CFP: disClosure: A Journal of Social Theory

disClosure: A Journal of Social Theory, Vol. 27: Archives

Call for Papers

Submission Deadline: December 1, 2017

http://uknowledge.uky.edu/disclosure/call_for_papers.pdf 

The editorial collective of the open access journal, disClosure: A Journal of Social Theory, calls for submissions that explore “Archives” for an issue to be published summer 2018. As early as the 1970s when French philosopher Michel Foucault published The Archaeology of Knowledge and the Discourse of Language (1972), archives have undergone a conceptual shift from mere repositories of historical documents to representing processes of knowledge production and forms of social meaning. Two decades later, another French philosopher, Jacques Derrida, contemplated the power and authority of archives in his Archive Fever: A Freudian Impression (1996). Today, archives continue to receive attention from scholars in the social sciences and the humanities. From the archival memory-work of Karen Till (2005; 2008) and Caitlin DeSilvey (2007), to recent scholarship on (post-)colonial archives and tribal knowledge (Christen 2012; Caswell 2014), the topic of archives has come to occupy a central space in the discourses of a vast array of disciplines and approaches. In addition to providing new insights, these works also serve to question widely held institutional beliefs and practices. In this vein, we seek submissions that look at a range of archives, including national, personal, and community archives to investigate the ways in which documents, images, objects, and places serve various purposes and occupy different types of cultural, intellectual, and physical spaces.

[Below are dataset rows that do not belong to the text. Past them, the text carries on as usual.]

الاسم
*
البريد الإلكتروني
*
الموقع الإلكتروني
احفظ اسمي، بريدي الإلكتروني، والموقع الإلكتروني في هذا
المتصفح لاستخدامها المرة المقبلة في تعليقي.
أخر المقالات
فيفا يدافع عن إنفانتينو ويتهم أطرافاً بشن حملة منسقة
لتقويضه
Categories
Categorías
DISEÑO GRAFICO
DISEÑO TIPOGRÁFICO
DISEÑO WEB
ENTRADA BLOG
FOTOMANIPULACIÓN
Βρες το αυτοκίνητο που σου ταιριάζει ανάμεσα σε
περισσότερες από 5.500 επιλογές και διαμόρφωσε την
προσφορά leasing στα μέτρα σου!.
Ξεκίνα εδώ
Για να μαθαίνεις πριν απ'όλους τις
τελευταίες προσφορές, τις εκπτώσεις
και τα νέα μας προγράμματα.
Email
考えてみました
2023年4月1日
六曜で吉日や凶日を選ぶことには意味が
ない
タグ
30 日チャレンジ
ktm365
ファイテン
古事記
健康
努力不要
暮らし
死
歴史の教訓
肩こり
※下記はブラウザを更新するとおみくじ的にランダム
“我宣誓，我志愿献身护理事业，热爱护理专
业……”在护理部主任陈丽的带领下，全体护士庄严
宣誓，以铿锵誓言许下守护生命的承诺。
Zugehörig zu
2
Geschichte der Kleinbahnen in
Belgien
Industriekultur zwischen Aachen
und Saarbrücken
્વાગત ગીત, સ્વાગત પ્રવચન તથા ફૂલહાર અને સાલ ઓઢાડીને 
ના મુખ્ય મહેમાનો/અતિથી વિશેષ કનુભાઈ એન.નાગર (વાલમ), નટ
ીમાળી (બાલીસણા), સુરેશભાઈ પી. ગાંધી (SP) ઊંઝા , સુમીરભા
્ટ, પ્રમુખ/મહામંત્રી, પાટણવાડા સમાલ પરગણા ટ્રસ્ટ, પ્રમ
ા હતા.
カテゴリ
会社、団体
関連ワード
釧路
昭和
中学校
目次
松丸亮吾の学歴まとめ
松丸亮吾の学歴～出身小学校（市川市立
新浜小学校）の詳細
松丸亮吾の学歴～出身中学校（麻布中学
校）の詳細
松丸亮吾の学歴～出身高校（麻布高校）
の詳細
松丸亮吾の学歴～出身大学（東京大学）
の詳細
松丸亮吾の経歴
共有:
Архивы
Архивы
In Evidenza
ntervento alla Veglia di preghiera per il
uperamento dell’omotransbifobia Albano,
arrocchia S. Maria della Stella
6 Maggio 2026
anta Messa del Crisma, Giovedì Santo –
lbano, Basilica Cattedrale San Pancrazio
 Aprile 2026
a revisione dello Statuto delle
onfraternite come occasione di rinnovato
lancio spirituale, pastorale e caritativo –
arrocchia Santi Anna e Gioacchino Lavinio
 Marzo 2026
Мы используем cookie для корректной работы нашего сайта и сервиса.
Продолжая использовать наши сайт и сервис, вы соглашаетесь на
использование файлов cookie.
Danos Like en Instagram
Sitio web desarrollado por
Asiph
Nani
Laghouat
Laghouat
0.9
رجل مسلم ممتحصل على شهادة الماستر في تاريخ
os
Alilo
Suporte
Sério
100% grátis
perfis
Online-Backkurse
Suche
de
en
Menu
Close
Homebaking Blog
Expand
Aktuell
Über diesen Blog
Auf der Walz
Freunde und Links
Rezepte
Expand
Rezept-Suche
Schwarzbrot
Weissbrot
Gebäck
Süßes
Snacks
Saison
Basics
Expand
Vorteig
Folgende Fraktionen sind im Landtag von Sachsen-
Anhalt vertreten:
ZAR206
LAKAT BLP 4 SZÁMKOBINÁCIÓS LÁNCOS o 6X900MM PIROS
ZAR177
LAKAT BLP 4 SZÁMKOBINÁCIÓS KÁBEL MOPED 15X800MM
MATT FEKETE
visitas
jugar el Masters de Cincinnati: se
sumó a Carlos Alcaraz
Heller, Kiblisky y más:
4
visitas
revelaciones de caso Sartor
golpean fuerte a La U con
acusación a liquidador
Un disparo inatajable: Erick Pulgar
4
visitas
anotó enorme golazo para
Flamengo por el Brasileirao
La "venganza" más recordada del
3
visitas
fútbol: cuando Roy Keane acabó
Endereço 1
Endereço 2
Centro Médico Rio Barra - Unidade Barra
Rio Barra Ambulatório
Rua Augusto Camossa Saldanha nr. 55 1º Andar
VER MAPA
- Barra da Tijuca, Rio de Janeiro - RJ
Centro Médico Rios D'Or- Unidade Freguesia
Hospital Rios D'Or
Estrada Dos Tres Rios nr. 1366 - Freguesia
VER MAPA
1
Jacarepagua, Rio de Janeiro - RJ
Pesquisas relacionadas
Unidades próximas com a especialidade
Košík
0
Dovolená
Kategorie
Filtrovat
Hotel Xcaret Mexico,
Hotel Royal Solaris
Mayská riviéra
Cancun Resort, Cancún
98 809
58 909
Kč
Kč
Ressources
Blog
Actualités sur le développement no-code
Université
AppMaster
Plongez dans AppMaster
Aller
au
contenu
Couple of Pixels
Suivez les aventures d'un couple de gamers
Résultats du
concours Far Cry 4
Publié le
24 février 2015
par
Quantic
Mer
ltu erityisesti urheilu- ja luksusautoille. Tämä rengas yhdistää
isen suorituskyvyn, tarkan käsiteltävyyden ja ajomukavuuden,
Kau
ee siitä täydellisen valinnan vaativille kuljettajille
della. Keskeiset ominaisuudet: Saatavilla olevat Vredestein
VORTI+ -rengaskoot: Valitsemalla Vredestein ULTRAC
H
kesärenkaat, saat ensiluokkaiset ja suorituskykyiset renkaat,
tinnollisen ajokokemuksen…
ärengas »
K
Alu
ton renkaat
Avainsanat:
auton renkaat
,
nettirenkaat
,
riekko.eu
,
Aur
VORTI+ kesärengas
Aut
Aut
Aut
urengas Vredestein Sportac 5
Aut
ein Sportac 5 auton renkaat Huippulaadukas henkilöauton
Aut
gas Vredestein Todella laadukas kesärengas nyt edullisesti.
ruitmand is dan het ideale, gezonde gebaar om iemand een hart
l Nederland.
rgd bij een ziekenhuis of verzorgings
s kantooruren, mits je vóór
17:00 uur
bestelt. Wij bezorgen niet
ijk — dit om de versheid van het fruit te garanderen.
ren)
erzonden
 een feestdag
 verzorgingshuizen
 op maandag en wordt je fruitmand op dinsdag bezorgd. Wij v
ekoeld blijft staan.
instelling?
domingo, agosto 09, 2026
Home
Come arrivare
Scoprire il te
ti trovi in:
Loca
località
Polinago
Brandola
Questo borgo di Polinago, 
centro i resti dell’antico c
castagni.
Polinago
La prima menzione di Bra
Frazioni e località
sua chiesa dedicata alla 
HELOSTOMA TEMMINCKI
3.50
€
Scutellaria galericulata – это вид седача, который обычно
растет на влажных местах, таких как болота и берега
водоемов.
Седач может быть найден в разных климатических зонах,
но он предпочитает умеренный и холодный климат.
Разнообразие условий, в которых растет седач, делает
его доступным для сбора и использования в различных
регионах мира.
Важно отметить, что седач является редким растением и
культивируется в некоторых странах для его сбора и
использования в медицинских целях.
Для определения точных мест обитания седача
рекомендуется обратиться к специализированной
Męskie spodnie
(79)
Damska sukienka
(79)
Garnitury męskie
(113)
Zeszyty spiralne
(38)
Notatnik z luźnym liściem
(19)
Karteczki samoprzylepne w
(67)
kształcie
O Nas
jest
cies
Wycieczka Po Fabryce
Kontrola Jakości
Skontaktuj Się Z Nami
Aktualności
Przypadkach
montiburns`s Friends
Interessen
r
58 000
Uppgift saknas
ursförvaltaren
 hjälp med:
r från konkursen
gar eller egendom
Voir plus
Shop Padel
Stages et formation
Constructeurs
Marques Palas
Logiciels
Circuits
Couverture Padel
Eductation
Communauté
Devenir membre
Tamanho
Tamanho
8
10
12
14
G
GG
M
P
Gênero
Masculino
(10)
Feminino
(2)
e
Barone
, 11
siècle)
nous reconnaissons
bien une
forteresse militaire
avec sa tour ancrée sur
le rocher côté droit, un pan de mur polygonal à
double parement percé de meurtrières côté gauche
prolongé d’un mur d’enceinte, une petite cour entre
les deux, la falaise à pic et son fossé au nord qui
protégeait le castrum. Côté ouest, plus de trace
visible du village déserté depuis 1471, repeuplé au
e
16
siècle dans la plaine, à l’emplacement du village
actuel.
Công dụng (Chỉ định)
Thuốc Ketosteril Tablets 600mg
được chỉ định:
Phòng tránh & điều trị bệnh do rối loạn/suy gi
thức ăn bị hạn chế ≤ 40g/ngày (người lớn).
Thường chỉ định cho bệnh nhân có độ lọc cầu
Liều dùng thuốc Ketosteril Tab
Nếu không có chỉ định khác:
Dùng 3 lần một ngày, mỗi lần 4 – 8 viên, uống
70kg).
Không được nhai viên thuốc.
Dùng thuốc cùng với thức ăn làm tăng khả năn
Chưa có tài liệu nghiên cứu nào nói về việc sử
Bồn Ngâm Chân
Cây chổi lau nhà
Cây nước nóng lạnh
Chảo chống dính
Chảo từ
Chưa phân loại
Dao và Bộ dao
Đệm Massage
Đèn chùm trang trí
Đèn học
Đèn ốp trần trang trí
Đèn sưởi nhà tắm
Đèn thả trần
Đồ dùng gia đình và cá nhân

Possible topics may include:

  • Archives in practice
  • Bodies in archives / bodies as archives
  • Participatory approaches to archives
  • Community archives
  • Archival methodology
  • Digital archives
  • Memory and archives
  • Rhetoric of the archive
  • Literary archives
  • Art and archive
  • Archives and (post-)colonialism
  • Race, culture, and archives
  • Silence and speaking / absence and presence
  • Hauntings
  • Queer and queering archives
  • Affect and archives
  • The future of archives

Additionally, submissions may explore memory institutions, broadly conceived, in order to touch on the constitution of libraries, museums, and universities, and their relation to social practice and theory. Finally, we welcome submissions that investigate archives and archival practices beyond the borders of the United States and outside of the global west.